Beispiele, wie der Staat für die Religionsgemeinschaften entsprechende Vorkehrungen schafft, sind:
- die Stellung der Kirchen als „Körperschaften des öffentlichen Rechts“, wodurch den Kirchen konkrete Organisationsmöglichkeiten gegeben werden (z. B. das Steuerrecht).
- Der Status einer „Körperschaft des öffentlichen Rechts“ ist keine Vorbedingung für Religionsfreiheit.
- In Deutschland gibt es keine „staatlich anerkannten“ Religionsgemeinschaften und die Mehrzahl der Religionsgesellschaften hat keinen Körperschaftsstatus.
- Das Selbstbestimmungsrecht der Kirchen in „ihren eigenen“ Angelegenheiten, z.

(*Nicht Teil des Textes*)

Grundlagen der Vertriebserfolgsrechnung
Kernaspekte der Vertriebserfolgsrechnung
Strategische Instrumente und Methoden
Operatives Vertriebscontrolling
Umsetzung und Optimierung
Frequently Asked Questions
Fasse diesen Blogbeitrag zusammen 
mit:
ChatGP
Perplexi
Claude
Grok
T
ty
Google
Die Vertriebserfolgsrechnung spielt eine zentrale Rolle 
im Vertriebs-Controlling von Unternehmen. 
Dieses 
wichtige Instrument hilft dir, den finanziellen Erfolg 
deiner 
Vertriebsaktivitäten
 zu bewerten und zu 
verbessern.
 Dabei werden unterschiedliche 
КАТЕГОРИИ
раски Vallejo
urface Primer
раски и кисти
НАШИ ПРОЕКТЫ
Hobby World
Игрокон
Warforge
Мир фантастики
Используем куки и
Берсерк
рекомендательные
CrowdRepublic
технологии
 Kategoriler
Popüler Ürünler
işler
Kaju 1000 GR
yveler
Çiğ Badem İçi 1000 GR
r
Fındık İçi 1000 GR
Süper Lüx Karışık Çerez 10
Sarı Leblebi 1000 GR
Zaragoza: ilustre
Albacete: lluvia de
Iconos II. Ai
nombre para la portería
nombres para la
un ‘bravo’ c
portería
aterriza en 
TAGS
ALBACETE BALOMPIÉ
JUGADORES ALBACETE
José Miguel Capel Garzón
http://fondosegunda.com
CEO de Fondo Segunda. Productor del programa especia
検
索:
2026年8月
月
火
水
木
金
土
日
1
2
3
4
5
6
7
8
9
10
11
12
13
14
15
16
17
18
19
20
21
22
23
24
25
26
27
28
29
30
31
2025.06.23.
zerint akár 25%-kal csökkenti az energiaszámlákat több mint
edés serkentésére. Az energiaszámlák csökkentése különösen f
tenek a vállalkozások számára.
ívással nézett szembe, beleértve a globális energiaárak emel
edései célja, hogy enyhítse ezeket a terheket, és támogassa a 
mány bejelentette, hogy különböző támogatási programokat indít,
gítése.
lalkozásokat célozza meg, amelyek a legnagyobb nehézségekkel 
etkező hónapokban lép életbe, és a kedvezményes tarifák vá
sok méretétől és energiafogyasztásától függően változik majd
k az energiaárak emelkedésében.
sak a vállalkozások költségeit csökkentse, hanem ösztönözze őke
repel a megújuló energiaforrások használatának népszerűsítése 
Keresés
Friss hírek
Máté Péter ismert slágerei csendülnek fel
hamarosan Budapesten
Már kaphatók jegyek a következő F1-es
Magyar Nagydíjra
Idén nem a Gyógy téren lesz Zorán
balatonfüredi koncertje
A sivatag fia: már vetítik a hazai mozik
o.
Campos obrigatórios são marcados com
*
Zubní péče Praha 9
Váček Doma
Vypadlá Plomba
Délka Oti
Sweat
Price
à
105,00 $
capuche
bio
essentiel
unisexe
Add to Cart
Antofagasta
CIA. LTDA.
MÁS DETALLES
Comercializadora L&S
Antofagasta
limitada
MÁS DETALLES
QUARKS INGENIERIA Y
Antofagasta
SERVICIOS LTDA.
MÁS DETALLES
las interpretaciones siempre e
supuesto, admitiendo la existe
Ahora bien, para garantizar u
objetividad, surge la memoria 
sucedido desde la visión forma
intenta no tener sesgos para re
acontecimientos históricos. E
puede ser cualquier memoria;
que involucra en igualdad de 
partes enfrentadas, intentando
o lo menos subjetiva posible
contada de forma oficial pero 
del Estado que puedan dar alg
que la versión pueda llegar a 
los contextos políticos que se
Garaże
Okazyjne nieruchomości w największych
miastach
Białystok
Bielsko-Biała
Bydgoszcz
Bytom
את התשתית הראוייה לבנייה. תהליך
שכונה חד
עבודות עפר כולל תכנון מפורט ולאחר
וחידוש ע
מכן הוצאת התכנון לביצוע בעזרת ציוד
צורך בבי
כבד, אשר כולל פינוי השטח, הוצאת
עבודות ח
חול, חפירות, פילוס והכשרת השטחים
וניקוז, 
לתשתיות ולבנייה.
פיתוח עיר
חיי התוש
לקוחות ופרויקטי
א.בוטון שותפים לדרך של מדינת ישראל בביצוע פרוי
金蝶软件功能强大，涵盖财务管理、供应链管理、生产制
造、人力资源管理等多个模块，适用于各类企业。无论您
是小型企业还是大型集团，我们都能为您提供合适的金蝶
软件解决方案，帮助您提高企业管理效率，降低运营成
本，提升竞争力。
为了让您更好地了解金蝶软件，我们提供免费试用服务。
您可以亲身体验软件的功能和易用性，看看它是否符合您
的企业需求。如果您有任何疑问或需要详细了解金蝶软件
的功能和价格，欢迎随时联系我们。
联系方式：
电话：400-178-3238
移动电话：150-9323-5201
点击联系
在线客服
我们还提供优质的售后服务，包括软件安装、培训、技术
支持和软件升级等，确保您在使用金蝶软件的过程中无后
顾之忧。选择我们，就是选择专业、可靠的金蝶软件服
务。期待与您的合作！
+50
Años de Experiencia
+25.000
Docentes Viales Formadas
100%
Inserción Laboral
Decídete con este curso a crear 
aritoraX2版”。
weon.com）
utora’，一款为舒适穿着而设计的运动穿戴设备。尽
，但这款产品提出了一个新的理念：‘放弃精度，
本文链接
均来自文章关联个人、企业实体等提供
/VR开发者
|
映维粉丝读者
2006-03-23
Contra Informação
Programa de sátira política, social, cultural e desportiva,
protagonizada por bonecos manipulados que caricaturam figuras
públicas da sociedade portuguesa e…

B. in Form eines kirchenspezifischen Arbeitsrechts.
- Die Religionsgesellschaften haben (nur) ein garantiertes Selbstverwaltungsrecht. Dass die Kirchen ein „Selbstbestimmungsrecht“ hätten, und darüber auch selbst bestimmen könnten, was zu „ihren eigenen Angelegenheiten“ hört, ist eine praktizierte, aber dennoch im Widerspruch zu mehreren Verfassungsgrundsätzen stehende Ausweitung dieses Selbstverwaltungsrechts.
- Die Gleichheitsgrundsätze, die positive wie die negative Religionsfreiheit u.a.m. setzen den Religionsgesellschaften und Weltanschauungsgemeinschaften sehr enge Grenzen innerhalb derer sie einen „Tendenzschutz“ formulieren dürfen – nur für ihr Personal der Leitung und der Verkündigung.
- Das jetzige kirchenspezifische Arbeitsrecht ist ein Verstoß gegen den Gleichheitsgrundsatz (Art. 3 GG) sowie gegen das Recht auf gewerkschaftliche Organisation (Art. 9 Abs. 3 GG)
- Neben diesen „eigenen“ gibt es eine Reihe „gemeinsamer Angelegenheiten“, z. B. die Militärseelsorge und den Religionsunterricht, der nach Art. 7, Abs. 3 Grundgesetz „ordentliches Unterrichtsfach“ ist.
- Ausschließlich der Religionsunterricht und die Überlassung der bürgerlichen Steuerlisten zur Kirchensteuerberechnung sind nach dem Grundgesetz „gemeinsame Angelegenheiten“. Die Militärseelsorge (ebenso wie die Anstaltsseelsorge, die im Text nicht genannte Polizeiseelsorge etc.) ist nur „zuzulassen“ und nicht zu finanzieren.
- In diesen Zusammenhang der Religionsfreiheit gehört auch der grundgesetzlich verbürgte Schutz des Sonntags als „Tag der Arbeitsruhe und der seelischen Erhebung“ (Art. 139 Weimarer Reichsverfassung in Verbindung mit Art. 140 Grundgesetz).
- Der vorhandene Schutz des Sonntags, aber vielfach durchlöcherte „Tag der Arbeitsruhe“ (Pastoren, Polizisten, Krankenschwestern und Pfleger, Mitarbeiter des öffentlich-rechtlichen und des privaten Rundfunks, Zeitungsdrucker, Bäcker, Tankwarte, Beschäftigte des ÖPNV etc. etc.), ermöglicht es den Kirchenmitgliedern ungestört zur Kirche zu gehen.
- Auf welche Weise ein Bürger seine „seelische Erhebung“ realisiert - sei es durch Kirchgang, Spazierengehen, Ausschlafen und im Bett bleiben, ins Fußballstadion gehen, blasphemische Verse dichten u. v. a. m. – ist seine Privatsache und geht weder den Staat noch die Religionsgesellschaften etwas an.
- Dass nur die Christen „ihren“ Ruhetag garantiert bekommen haben, hat sicher etwas mit den damaligen Mehrheitsverhältnissen zu tun, aber nicht mit Religionsfreiheit. Anderenfalls müsste man ja annehmen, die Religionsfreiheit der Juden und Muslime sei beeinträchtigt, weil ihre Feiertage nicht in gleicher Weise geschützt sind.